» **The task**
Retype every one of the lines below without changing anything, and omit the pictures from your copy.

» **Input**

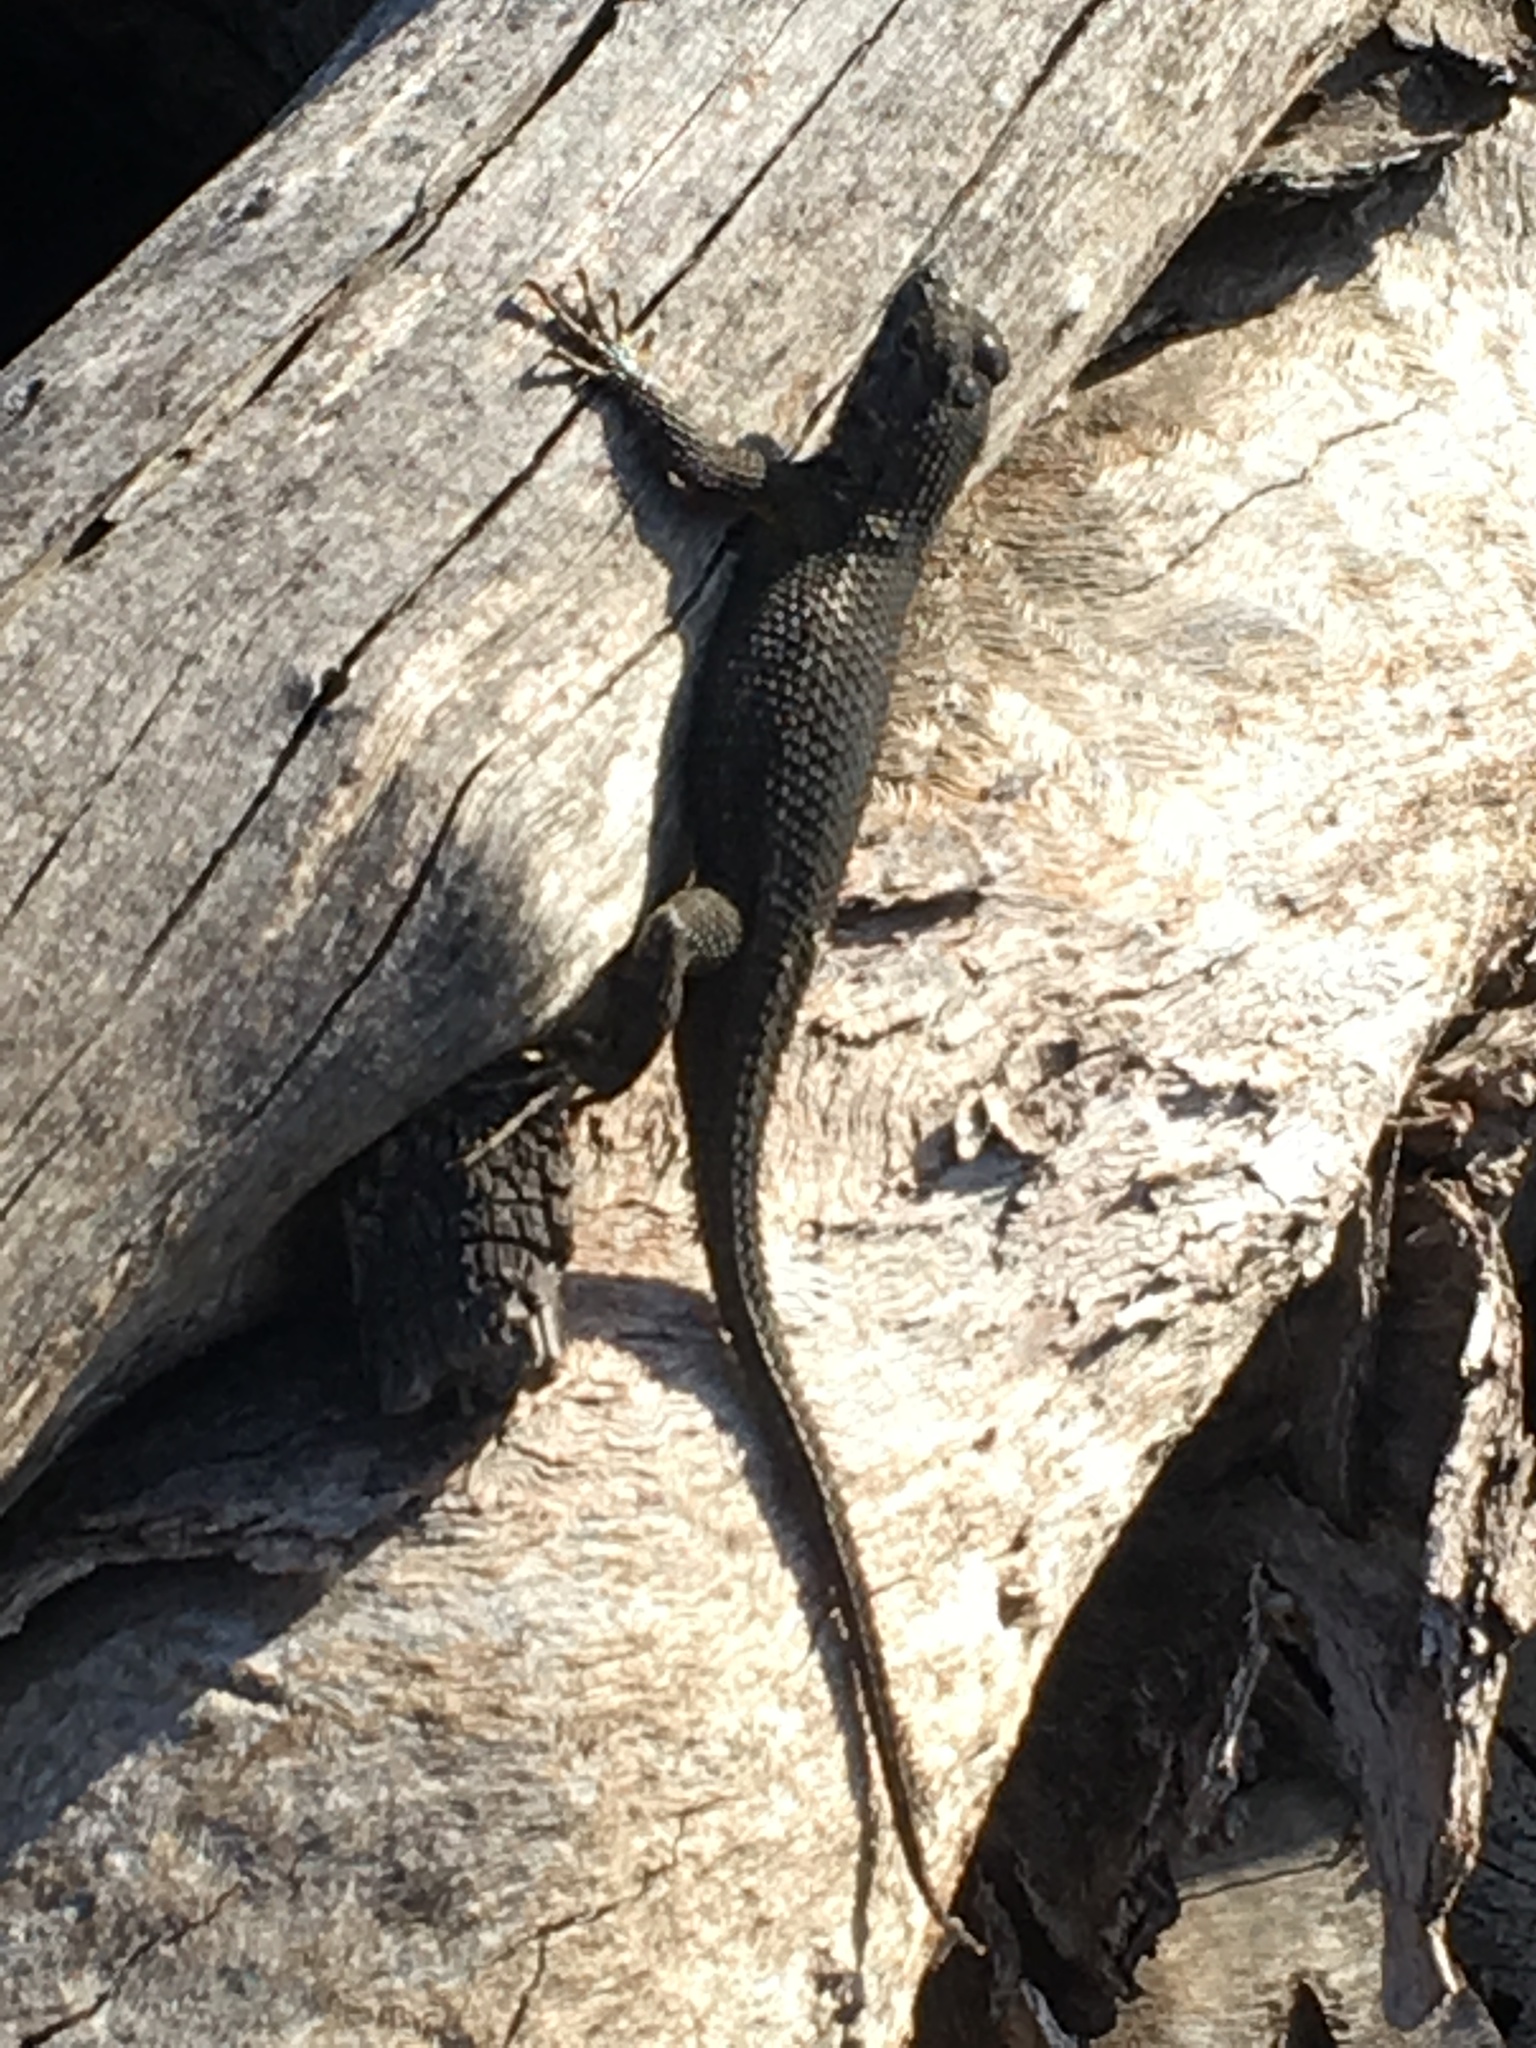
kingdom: Animalia
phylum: Chordata
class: Squamata
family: Phrynosomatidae
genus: Sceloporus
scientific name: Sceloporus occidentalis
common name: Western fence lizard
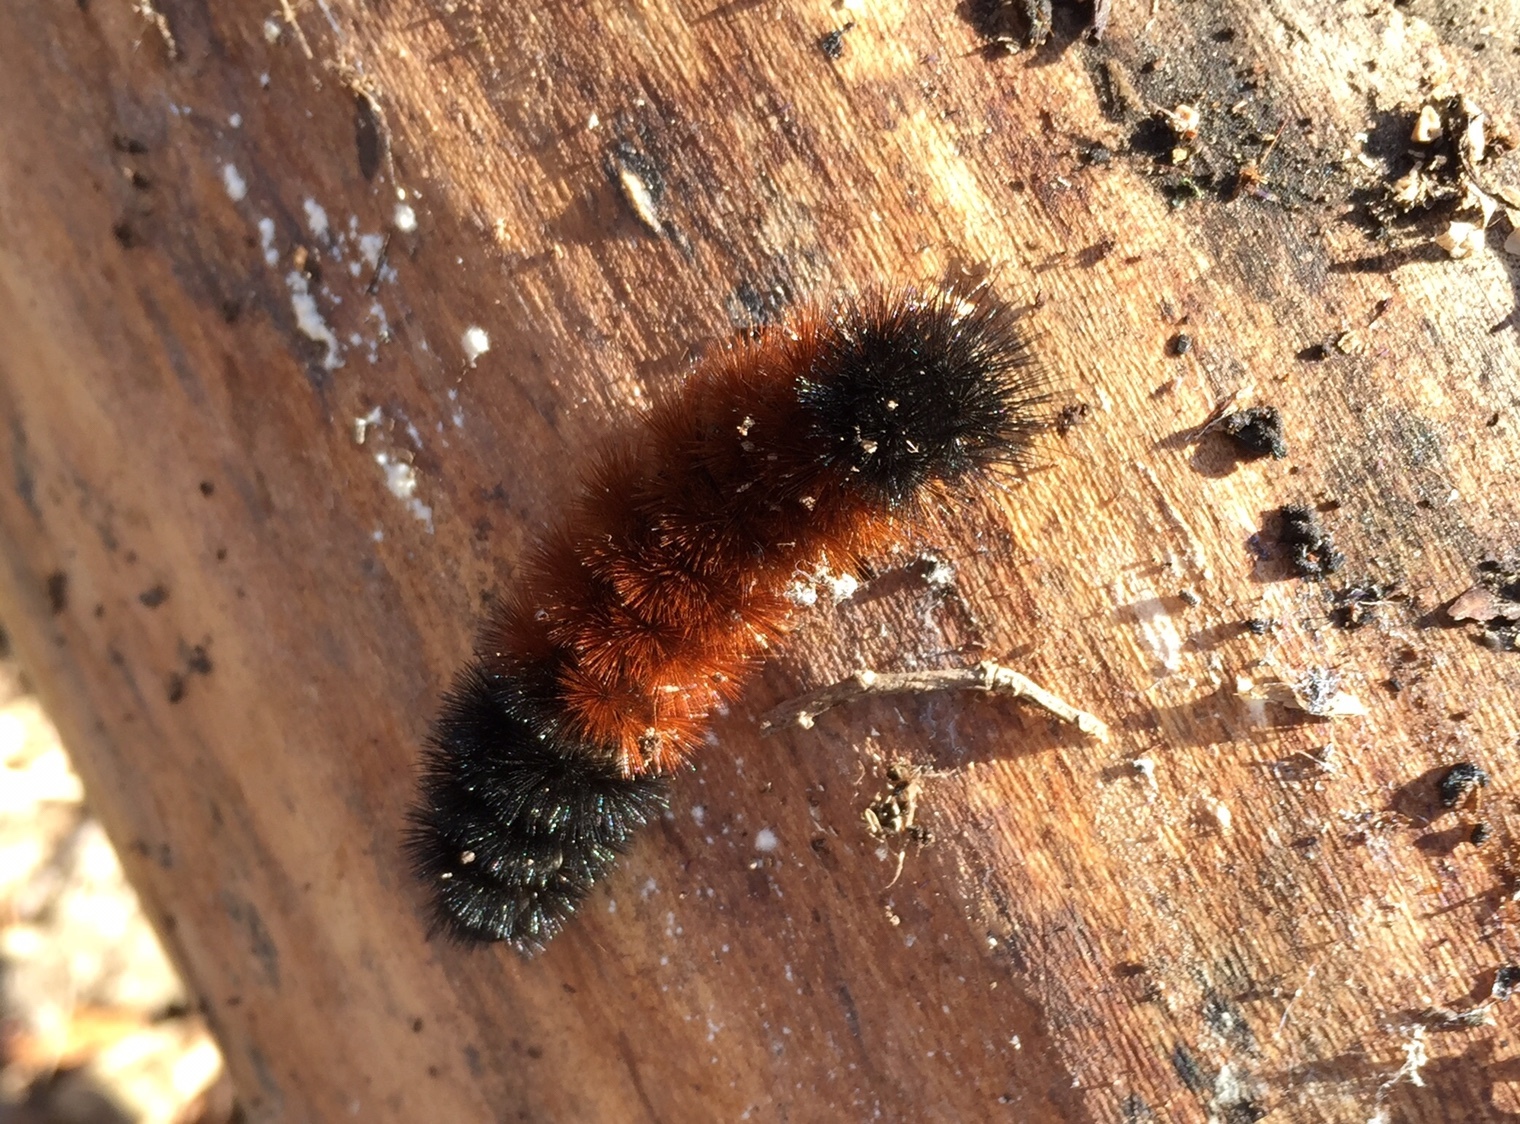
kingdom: Animalia
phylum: Arthropoda
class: Insecta
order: Lepidoptera
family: Erebidae
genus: Pyrrharctia
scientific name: Pyrrharctia isabella
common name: Isabella tiger moth
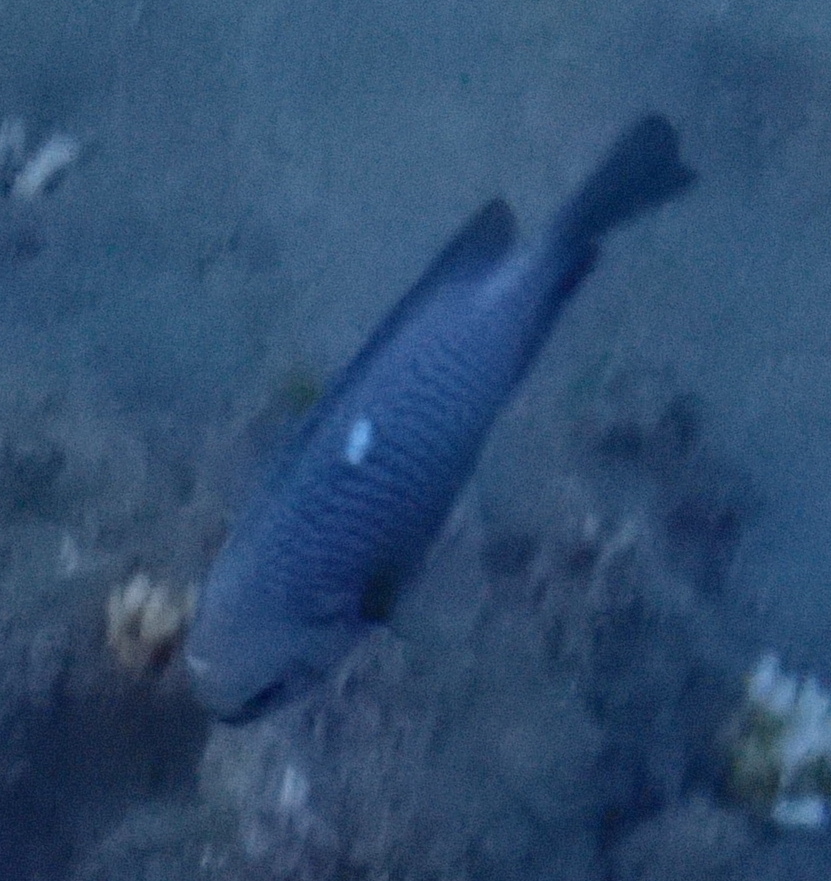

» **Answer**
kingdom: Animalia
phylum: Chordata
class: Squamata
family: Phrynosomatidae
genus: Sceloporus
scientific name: Sceloporus occidentalis
common name: Western fence lizard
kingdom: Animalia
phylum: Arthropoda
class: Insecta
order: Lepidoptera
family: Erebidae
genus: Pyrrharctia
scientific name: Pyrrharctia isabella
common name: Isabella tiger moth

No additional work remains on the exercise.